Ayoob AI

Eliminating PCIe Bus Bottlenecks in Enterprise AI Compliance Tools

·14 min read·Ayoob AI
WebGPUPipeline FusionCompliancePerformanceEnterprise

The transfer problem nobody measures

GPU compute is fast. PCIe transfers are not.

A WebGPU compute shader processing 500,000 records through a filter operation takes 1.1 ms on a discrete GPU. Writing those 500,000 records to the GPU via device.queue.writeBuffer() takes 0.25 ms. Reading the results back via mapAsync() takes another 0.25 ms.

For a single operation, the transfer overhead is 31% of total time (0.5 ms transfer, 1.1 ms compute). Tolerable. The GPU is still faster than the CPU alternative.

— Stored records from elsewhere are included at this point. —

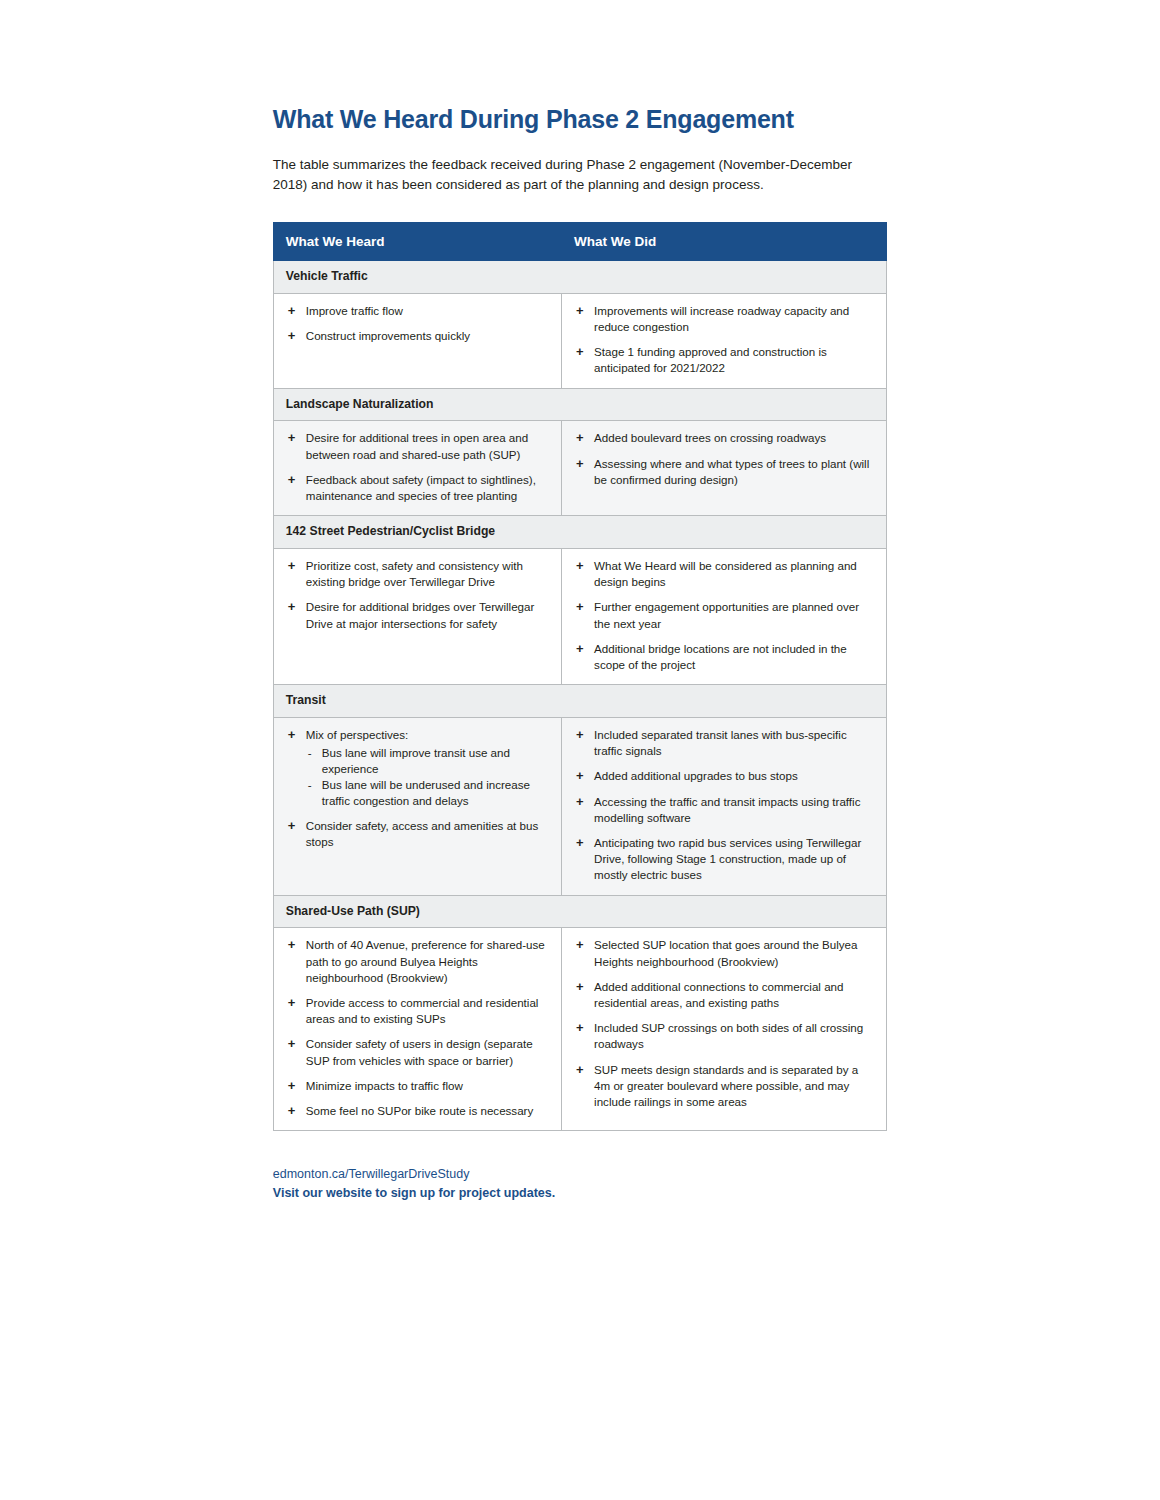What We Heard During Phase 2 Engagement
The table summarizes the feedback received during Phase 2 engagement (November-December 2018) and how it has been considered as part of the planning and design process.
| What We Heard | What We Did |
| --- | --- |
| Vehicle Traffic |
| Improve traffic flow Construct improvements quickly | Improvements will increase roadway capacity and reduce congestion Stage 1 funding approved and construction is anticipated for 2021/2022 |
| Landscape Naturalization |
| Desire for additional trees in open area and between road and shared-use path (SUP) Feedback about safety (impact to sightlines), maintenance and species of tree planting | Added boulevard trees on crossing roadways Assessing where and what types of trees to plant (will be confirmed during design) |
| 142 Street Pedestrian/Cyclist Bridge |
| Prioritize cost, safety and consistency with existing bridge over Terwillegar Drive Desire for additional bridges over Terwillegar Drive at major intersections for safety | What We Heard will be considered as planning and design begins Further engagement opportunities are planned over the next year Additional bridge locations are not included in the scope of the project |
| Transit |
| Mix of perspectives: Bus lane will improve transit use and experience Bus lane will be underused and increase traffic congestion and delays Consider safety, access and amenities at bus stops | Included separated transit lanes with bus-specific traffic signals Added additional upgrades to bus stops Accessing the traffic and transit impacts using traffic modelling software Anticipating two rapid bus services using Terwillegar Drive, following Stage 1 construction, made up of mostly electric buses |
| Shared-Use Path (SUP) |
| North of 40 Avenue, preference for shared-use path to go around Bulyea Heights neighbourhood (Brookview) Provide access to commercial and residential areas and to existing SUPs Consider safety of users in design (separate SUP from vehicles with space or barrier) Minimize impacts to traffic flow Some feel no SUPor bike route is necessary | Selected SUP location that goes around the Bulyea Heights neighbourhood (Brookview) Added additional connections to commercial and residential areas, and existing paths Included SUP crossings on both sides of all crossing roadways SUP meets design standards and is separated by a 4m or greater boulevard where possible, and may include railings in some areas |
edmonton.ca/TerwillegarDriveStudy
Visit our website to sign up for project updates.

Now chain six operations. A compliance pipeline that filters records, classifies risk levels, groups by category, aggregates exposure values, sorts by severity, and extracts the top violations. If each operation independently uploads its input and reads back its output, you pay 12 transfers: 6 uploads and 6 readbacks.

At 0.25 ms each, that is 3.0 ms of pure data movement. The compute across all six operations totals 4.8 ms. The transfer overhead is 38% of the pipeline's wall-clock time. You are spending more than a third of your time copying bytes across a bus instead of processing them.

On integrated GPUs (Intel UHD, Apple Silicon) where CPU and GPU share system memory, the raw bandwidth penalty is lower. But the driver still performs format validation, cache flushing, and synchronization on every transfer. Measured overhead: 0.08 to 0.15 ms per transfer even with shared memory. For 12 transfers, that is still 1.0 to 1.8 ms of overhead.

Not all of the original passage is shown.